Après avoir été maintenus en zone d’attente, majoritairement dans des aéroports français, ils étaient 226 Marocains non-admis sur le territoire français durant les huit premiers mois de 2016, contre 648 ressortissants algériens, révèle un rapport publié jeudi 29 juin par le GADEM (Groupe antiraciste d’accompagnement et de défense des étrangers et migrants) et l’Anafé (Association nationale d’assistance aux frontières pour les étrangers).

Intitulé «Privés de liberté en zone de transit: des aéroports français aux aéroports marocains », le rapport pointe du doigt «l’opacité des pratiques administratives et policières» dans les zones d’attente.

«Les personnes sont parfois enfermées dans des conditions indignes, sans cadre légal, en dehors de toute procédure juridique, sans possibilité d’accéder à un conseil juridique gratuit ou aux soins de santé», souligne le rapport.

Le document rapporte également des cas concrets.

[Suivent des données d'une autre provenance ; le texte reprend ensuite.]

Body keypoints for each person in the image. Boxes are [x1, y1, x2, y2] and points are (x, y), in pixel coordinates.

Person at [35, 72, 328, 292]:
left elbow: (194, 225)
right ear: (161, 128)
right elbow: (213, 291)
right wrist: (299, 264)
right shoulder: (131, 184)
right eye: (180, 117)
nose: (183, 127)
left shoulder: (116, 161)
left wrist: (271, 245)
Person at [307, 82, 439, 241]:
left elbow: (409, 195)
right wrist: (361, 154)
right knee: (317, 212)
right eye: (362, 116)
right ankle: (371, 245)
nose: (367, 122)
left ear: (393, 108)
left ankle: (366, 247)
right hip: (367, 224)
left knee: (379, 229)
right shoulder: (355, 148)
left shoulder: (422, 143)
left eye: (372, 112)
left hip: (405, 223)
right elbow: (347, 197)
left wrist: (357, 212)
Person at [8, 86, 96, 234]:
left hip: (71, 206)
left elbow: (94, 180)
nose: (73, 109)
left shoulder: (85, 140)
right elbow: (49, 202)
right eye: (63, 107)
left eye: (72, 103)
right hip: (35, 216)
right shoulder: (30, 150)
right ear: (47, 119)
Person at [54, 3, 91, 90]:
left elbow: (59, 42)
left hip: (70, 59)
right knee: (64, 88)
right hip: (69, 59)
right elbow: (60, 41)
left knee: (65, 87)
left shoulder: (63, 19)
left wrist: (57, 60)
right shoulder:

Ont cite dans ce sens, celui d’une Marocaine de 66 ans, Mme E. venue rendre visite à son fils en France, interpellée à l’aéroport de Strasbourg le 5 avril 2016.

«Madame E a une maladie du cœur et fait de l’hypertension, elle suit un traitement. Un médecin intervient pour lui prescrire des médicaments, mais malgré son état de santé, elle doit passer deux nuits sur un banc de l’aéroport avec ses jambes gonflées. Madame est renvoyée vers Casablanca le 7 avril 2016, 48 heures après son arrivée. Bien que l’ensemble des documents nécessaires pour une éventuelle libération aient été rassemblés, elle a été renvoyée avant d’avoir pu les transmettre à la police», relève la même source.

Par ailleurs, le rapport formule diverses recommandations pour mettre fin « aux violations répétées des droits fondamentaux des personnes maintenues dans les aéroports français ou marocains».

Il s’agit de garantir l’accès à un contrôle juridictionnel à toute personne maintenue et que la décision du maintien en zone d’attente ne soit qu’une mesure exceptionnelle et de dernier recours à appliquer dans le respect strict de la loi.

Les associations auteurs du rapport demandent aussi, «considérant l’intérêt supérieur de l’enfant, la fin de la privation de liberté des mineurs (accompagnés ou isolés) et des femmes enceintes».